Monday, October 4, 2010


PANTS ON FIRE: In the wake of County Attorney Al Castillo’s performance in requesting the council go into executive session to discuss the ordinance banning plastic bags last Wednesday things have became curiouser and curiouser over the weekend.

As we noted last week on Wednesday and Friday Castillo told the council that, despite the fact that the ordinance had been passed about a year ago, the Department of Public Works (DPW) had not even begun to promulgate Chapter 91 administrative rules (ad rules) because they- and he- were confused about the “intent” of the ordinance.

He also told them apparently after doing their due diligence the DPW found there were no bags in existence that fit the requirements that “no fossil fuel polymers” be used in manufacturing them.

But late Friday, an email showed up in the inbox of one of those most active in the passage of the bill with a brand new informational county web page containing a draft of those very rules which were supposedly nonexistent.

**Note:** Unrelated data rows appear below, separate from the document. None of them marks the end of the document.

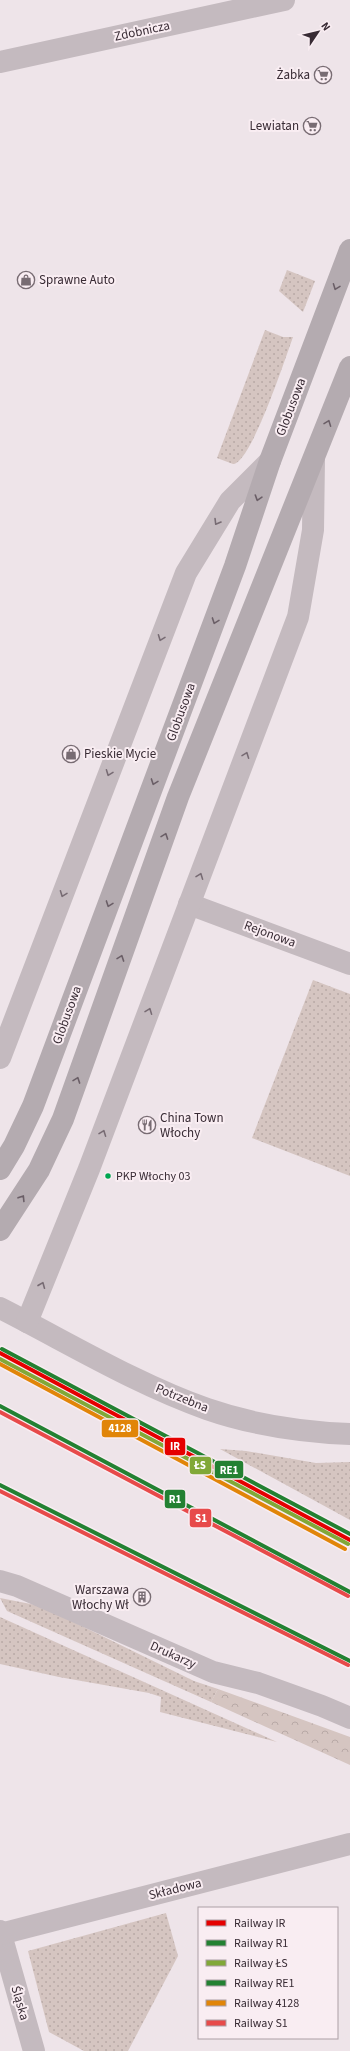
<svg xmlns="http://www.w3.org/2000/svg" width="350" height="2051" viewBox="0 0 350 2051" font-family="'Source Sans 3',sans-serif">
<style>
.grass{fill:url(#grass-dots)}
.forest{fill:url(#forest-crowns)}
.lines{fill:none;stroke-linecap:round;stroke-linejoin:round}
.minor{stroke:#c4babf;stroke-width:22}
.major{stroke:#b4abb0;stroke-width:22}
.rail-1-casing{stroke:#f9edf2;stroke-width:7}
.rail-2-casing{stroke:#f9edf2;stroke-width:7}
.rail-3-casing{stroke:#f9edf2;stroke-width:7}
.rail-4-casing{stroke:#f9edf2;stroke-width:7}
.rail-5-casing{stroke:#f9edf2;stroke-width:7}
.rail-6-casing{stroke:#f9edf2;stroke-width:7}
.rail-1{stroke:#e50000;stroke-width:4}
.rail-2{stroke:#238132;stroke-width:4}
.rail-3{stroke:#81a838;stroke-width:4}
.rail-4{stroke:#238132;stroke-width:4}
.rail-5{stroke:#e18508;stroke-width:4}
.rail-6{stroke:#e74a4a;stroke-width:4}
.oneway{stroke:#6a5e66}
.oneway2{stroke:#776b73}
.bus-dot{fill:#00a651;stroke:#f9edf2;stroke-width:1.5}
.labels{text-anchor:middle;dominant-baseline:central;stroke-width:4;stroke-linejoin:round;paint-order:stroke}
.bus-label{font-size:12px;fill:#382b34;stroke:#f9edf2;text-anchor:start}
.street-label{font-size:13px;fill:#382b34;stroke:#f9edf2}
.poi-label{font-size:13px;fill:#382b34;stroke:#f9edf2;text-anchor:end}
.line-badge{stroke:#f9edf2;stroke-width:1.5}
.badge-label{font-size:11px;text-anchor:middle;font-weight:bold;fill:#fff}
</style>
<defs>
<pattern id="grass-dots" width="8" height="8" patternUnits="userSpaceOnUse"><rect width="8" height="8" fill="#d5c5c1"/><path d="M2 2h.1M6 6h.1" fill="none" stroke="#b8a9a6" stroke-width="1.8" stroke-linecap="round"/></pattern>
<pattern id="forest-crowns" width="20" height="18" patternUnits="userSpaceOnUse"><rect width="20" height="18" fill="#d5c5c1"/><path d="M2 6a3 3 0 1 1 6 0M12 15a3 3 0 1 1 6 0" fill="none" stroke="#b8a9a6"/></pattern>
</defs>
<rect width="100%" height="100%" fill="#eee4e9"/>
<!-- grass -->
<g class="grass">
<polygon points="287,270 315,281 303,312 279,291"/>
<path d="M265,330L283,337H293C286,356 251,464 233,464L217,458Z"/>
<polygon points="313,980 350,994 350,1176 252,1138"/>
<polygon points="220,1449 246,1451 316,1463 350,1462 350,1520"/>
<polygon points="0,1598 41,1606 194,1681 218,1689 211,1702 7,1611"/>
<polygon points="0,1617 277,1742 160,1712 161,1697 149,1693 59,1677 0,1664"/>
<polygon points="166,1913 178,1956 128,2051 84,2051 49,2032 28,1951"/>
</g>
<!-- forest -->
<polygon class="forest" points="218,1689 350,1737 350,1765 211,1702"/>
<g class="lines">
<!-- minor -->
<g class="minor">
<polyline points="0,62 284,0"/>
<polyline points="189,904 350,964"/>
<polyline points="0,1058 186,573 230,501 270,461"/>
<path d="M0,1308C67,1342 136,1384 207,1409C253,1425 302,1432 350,1434"/>
<polyline points="27,1322 89,1169 298,617 313,530 314,459"/>
<polyline points="0,1581 17,1586 213,1672 258,1683 322,1706 350,1718"/>
<polyline points="0,1931 34,2051"/>
<polyline points="0,1934 350,1844"/>
</g>
<!-- major -->
<g class="major">
<polyline points="0,1169 14,1146 33,1106 235,566 270,461 350,250"/>
<polyline points="0,1230 39,1170 63,1119 178,797 350,367"/>
</g>
<defs>
<polyline id="rail-1" points="0,1353 350,1540"/>
<g id="rail-2">
<polyline points="0,1406 350,1592"/>
<polyline points="0,1485 350,1661"/>
</g>
<polyline id="rail-3" points="0,1359 348,1544"/>
<polyline id="rail-4" points="2,1349 350,1534"/>
<polyline id="rail-5" points="0,1364 345,1549"/>
<g id="rail-6">
<polyline points="0,1412 348,1596"/>
<polyline points="0,1491 348,1665"/>
</g>
</defs>
<!-- rail-1 casing -->
<use href="#rail-1" class="rail-1-casing"/>
<!-- rail-2 casing -->
<use href="#rail-2" class="rail-2-casing"/>
<!-- rail-3 casing -->
<use href="#rail-3" class="rail-3-casing"/>
<!-- rail-4 casing -->
<use href="#rail-4" class="rail-4-casing"/>
<!-- rail-5 casing -->
<use href="#rail-5" class="rail-5-casing"/>
<!-- rail-6 casing -->
<use href="#rail-6" class="rail-6-casing"/>
<!-- rail-1 -->
<use href="#rail-1" class="rail-1"/>
<!-- rail-2 -->
<use href="#rail-2" class="rail-2"/>
<!-- rail-3 -->
<use href="#rail-3" class="rail-3"/>
<!-- rail-4 -->
<use href="#rail-4" class="rail-4"/>
<!-- rail-5 -->
<use href="#rail-5" class="rail-5"/>
<!-- rail-6 -->
<use href="#rail-6" class="rail-6"/>
</g>
<!-- one-way arrows -->
<defs><path id="oneway-chevron" d="M-2-3.5L2.5 0L-2 3.5" fill="none" stroke-width="1.6" stroke-linecap="round" stroke-linejoin="round"/></defs>
<g class="oneway">
<use href="#oneway-chevron" transform="translate(336 287) rotate(111)"/>
<use href="#oneway-chevron" transform="translate(328 423) rotate(-69)"/>
<use href="#oneway-chevron" transform="translate(258 498) rotate(108)"/>
<use href="#oneway-chevron" transform="translate(215 621) rotate(110)"/>
<use href="#oneway-chevron" transform="translate(154 782) rotate(110)"/>
<use href="#oneway-chevron" transform="translate(165 836) rotate(-70)"/>
<use href="#oneway-chevron" transform="translate(109 904) rotate(110)"/>
<use href="#oneway-chevron" transform="translate(121 958) rotate(-70)"/>
<use href="#oneway-chevron" transform="translate(77 1080) rotate(-70)"/>
<use href="#oneway-chevron" transform="translate(22 1198) rotate(-58)"/>
</g>
<g class="oneway2">
<use href="#oneway-chevron" transform="translate(217 522) rotate(121)"/>
<use href="#oneway-chevron" transform="translate(161 638) rotate(111)"/>
<use href="#oneway-chevron" transform="translate(246 755) rotate(-69)"/>
<use href="#oneway-chevron" transform="translate(109 773) rotate(111)"/>
<use href="#oneway-chevron" transform="translate(200 876) rotate(-69)"/>
<use href="#oneway-chevron" transform="translate(63 894) rotate(111)"/>
<use href="#oneway-chevron" transform="translate(149 1011) rotate(-69)"/>
<use href="#oneway-chevron" transform="translate(103 1133) rotate(-69)"/>
<use href="#oneway-chevron" transform="translate(42 1285) rotate(-68)"/>
</g>
<!-- icons -->
<defs>
<symbol id="supermarket-ring" viewBox="-11 -11 22 22"><circle r="9.5" fill="#f9edf2" stroke="#786c73" stroke-width="1.5"/><path d="M-6-5.5h2.5l.6 2H6L4.5 2H-2.5L-4.4-4H-6ZM-1.5 3.2a1.3 1.3 0 1 0 .1 0ZM3 3.2a1.3 1.3 0 1 0 .1 0Z" fill="#786c73"/></symbol>
<symbol id="shop-ring" viewBox="-11 -11 22 22"><circle r="9.5" fill="#f9edf2" stroke="#786c73" stroke-width="1.5"/><path d="M-5-2.5h2.3a2.7 3.5 0 0 1 5.4 0H5L5.5 6h-11ZM-1.5-2.5h3a1.5 2.3 0 0 0-3 0Z" fill="#786c73"/></symbol>
<symbol id="restaurant-ring" viewBox="-11 -11 22 22"><circle r="9.5" fill="#f9edf2" stroke="#786c73" stroke-width="1.5"/><path d="M-5-6h1v4h1v-4h1v4h1v-4h1v5L-1.5 .5V6h-2V.5L-5-1ZM5-6V6H3V1.5H1.5Q1.5-4 5-6Z" fill="#786c73"/></symbol>
<symbol id="building-ring" viewBox="-11 -11 22 22"><circle r="9.5" fill="#f9edf2" stroke="#786c73" stroke-width="1.5"/><path d="M-4-6H4V6H1V3H-1V6H-4ZM-2.5-4.3h1.7v1.8h-1.7ZM.8-4.3h1.7v1.8H.8ZM-2.5-1h1.7V.8h-1.7ZM.8-1h1.7V.8H.8Z" fill="#786c73"/></symbol>
</defs>
<g fill-rule="evenodd">
<use href="#supermarket-ring" x="313" y="65" width="20" height="20"/>
<use href="#supermarket-ring" x="302" y="116" width="20" height="20"/>
<use href="#shop-ring" x="16" y="270" width="20" height="20"/>
<use href="#shop-ring" x="61" y="744" width="20" height="20"/>
<use href="#restaurant-ring" x="137" y="1115" width="20" height="20"/>
<use href="#building-ring" x="132" y="1587" width="20" height="20"/>
</g>
<!-- markers -->
<circle class="bus-dot" cx="108" cy="1176" r="3.5"/>
<g class="labels">
<!-- bus labels -->
<g class="bus-label">
<text x="116" y="1176">PKP Włochy 03</text>
</g>
<!-- street labels -->
<g class="street-label">
<text transform="translate(142 31) rotate(-12)">Zdobnicza</text>
<text transform="translate(291 407) rotate(-69)">Globusowa</text>
<text transform="translate(181 712) rotate(-70)">Globusowa</text>
<text transform="translate(270 934) rotate(20)">Rejonowa</text>
<text transform="translate(67 1015) rotate(-70)">Globusowa</text>
<text transform="translate(182 1398) rotate(22)">Potrzebna</text>
<text transform="translate(173 1655) rotate(24)">Drukarzy</text>
<text transform="translate(175 1889) rotate(-14)">Składowa</text>
<text transform="translate(20 2003) rotate(74)">Śląska</text>
</g>
<!-- poi labels -->
<g class="poi-label">
<text x="310" y="75">Żabka</text>
<text x="299" y="126">Lewiatan</text>
<text x="39" y="280" text-anchor="start">Sprawne Auto</text>
<text x="84" y="754" text-anchor="start">Pieskie Mycie</text>
<text x="160" y="1118" text-anchor="start">China Town<tspan x="160" dy="15">Włochy</tspan></text>
<text x="129" y="1590">Warszawa<tspan x="129" dy="15">Włochy Wł</tspan></text>
</g>
</g>
<g class="line-badge">
<rect x="101" y="1419" width="38" height="19" rx="4" fill="#e18508"/>
<rect x="164" y="1437" width="22" height="19" rx="4" fill="#e50000"/>
<rect x="189" y="1456" width="23" height="19" rx="4" fill="#81a838"/>
<rect x="214" y="1460" width="30" height="19" rx="4" fill="#238132"/>
<rect x="164" y="1489" width="22" height="20" rx="4" fill="#238132"/>
<rect x="189" y="1508" width="23" height="20" rx="4" fill="#e74a4a"/>
</g>
<g class="badge-label">
<text x="120" y="1432">4128</text>
<text x="175" y="1450">IR</text>
<text x="200" y="1469">ŁS</text>
<text x="229" y="1474">RE1</text>
<text x="175" y="1503">R1</text>
<text x="201" y="1522">S1</text>
</g>
<!-- legend -->
<rect x="198" y="1907" width="140" height="132" fill="#f9edf2" stroke="#ac9fa6"/>
<rect x="206" y="1920" width="20" height="6" fill="#e50000" stroke="#ac9fa6"/>
<text x="234" y="1927" font-size="12" fill="#382b34">Railway IR</text>
<rect x="206" y="1940" width="20" height="6" fill="#238132" stroke="#ac9fa6"/>
<text x="234" y="1947" font-size="12" fill="#382b34">Railway R1</text>
<rect x="206" y="1960" width="20" height="6" fill="#81a838" stroke="#ac9fa6"/>
<text x="234" y="1967" font-size="12" fill="#382b34">Railway ŁS</text>
<rect x="206" y="1980" width="20" height="6" fill="#238132" stroke="#ac9fa6"/>
<text x="234" y="1987" font-size="12" fill="#382b34">Railway RE1</text>
<rect x="206" y="2000" width="20" height="6" fill="#e18508" stroke="#ac9fa6"/>
<text x="234" y="2007" font-size="12" fill="#382b34">Railway 4128</text>
<rect x="206" y="2020" width="20" height="6" fill="#e74a4a" stroke="#ac9fa6"/>
<text x="234" y="2027" font-size="12" fill="#382b34">Railway S1</text>
<!-- north arrow -->
<g transform="translate(318 32) rotate(55)" stroke="#f9edf2" stroke-width="3" paint-order="stroke">
<path d="M0-3L7 15L0 10L-7 15Z" fill="#382b34"/>
<text y="-6" font-size="11" font-weight="bold" text-anchor="middle" fill="#382b34">N</text>
</g>
</svg>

Brad Parson, who worked diligently with others to pass the bill last year, said he had run into Mayor Bernard Carvalho’s assistant Beth Tokioka after the council meeting and asked about the rules and apparently, in response, she sent him a link to the brand new country web page containing a copy of the ordinance, the ad rules and the public hearing notice for the bill.

The rules were either done in one night by Menehunes or more likely existed despite Castillo’s assurance they didn’t exist.

The rules do contain a “list” of acceptable plastic bags under which is printed the word “none”. They also have a section describing a process for submission by merchants of bags for testing to see if they comply.

But the contention that there are no bags being made today that do not contain fossil fuel polymers and in fact that they had checked, seemed a little too pat an answer for Parsons who got busy over the weekend to see if it was true.

It didn’t take him long to find at least one called the “Naturtech Nature Bag” from Northern Technologies Industrial Corp (NTIC) out of Minnesota that thus far appears meets the standard in addition to others that may.

Parsons, a meticulous researcher, is still on the case today to verify the claims made by NTIC as well as others.

But one thing was becoming apparent to Parsons as he did his inquiry- that no one else had asked questions of these manufacturers that he found on-line.

As anyone who has done any research knows- especially in the on-line age- when you start nosing around you will find the fingerprints of anyone who did the same research before you. But Parsons says that so far he seems to be asking questions of the various manufacturers that haven’t been asked before, possibly due to the unique nature of the Kaua`i ordinance.

Another problem with the administration’s whole approach to the implementation is that the notice of public hearing for the rules is being held the very day Ordinance 885 goes into effect, January 11, 2011. That apparently “builds in” a delay in implementation between when the old bags become illegal and when stores can know what bags to use, if any- or even worse, submit one for testing and wait until the results come back- and then order and receive them.

And, in typical “fire ready aim” county manner, they have scheduled a series of three “public information meetings” on October 25 and November 4 and 8, however they are all being held from 10:00 am to 11:00 am for some reason.

The answer to the question as to what “information” is to be disseminated if the rules have yet to be finalized through a public hearing isn’t apparent... unless of course the public hearing is actually superfluous and it doesn’t really matter to them what the public says.

The whole thing is up for discussion this Wednesday at the meeting of the council’s Public Works and Energy Committee where Chair Tim Bynum is “requesting the Administration's presence to discuss Ordinance No. 885, relating to Plastic Bag Reduction.”

In addition there is another request on the agenda from Castillo to go behind closed doors to discuss some kind of “liability” with the council.

Whatever the outcome, one extremely troublesome issue with Castillo’s approach is in his contention that without knowing the council’s “intent” it is impossible to know what to put into the ad rules.

This isn’t the first time that Kaua`i CAs have decided that they need to “interpret” ordinances rather than relying on the plain reading of the law. The same has happened in the Board of Ethics brouhaha over the plain reading of the charter and how it conflicts with the rules of the BOE because someone decided to “interpret” the plain meaning of the charter... interpreting the plain reading out of existence, as it were.

The ordinance is plain- if a bag that meets the criteria exists, it is permissible, If not it isn’t and people must use paper or preferable reusable canvas bags, as is stated in the “purpose” section of the bill that became Ordinance 885.

The reality is that there are only 18 jurisdictions that have any plastic bag bills and the one on Kaua`i is unique in allowing only those that contain no petroleum products. In doing so we are leading the way in providing the industry with the impetus to manufacture them so that other jurisdictions will be able follow in our steps.

But apparently there are bags that meet out standards if the DPW gets off their butts and looks for them.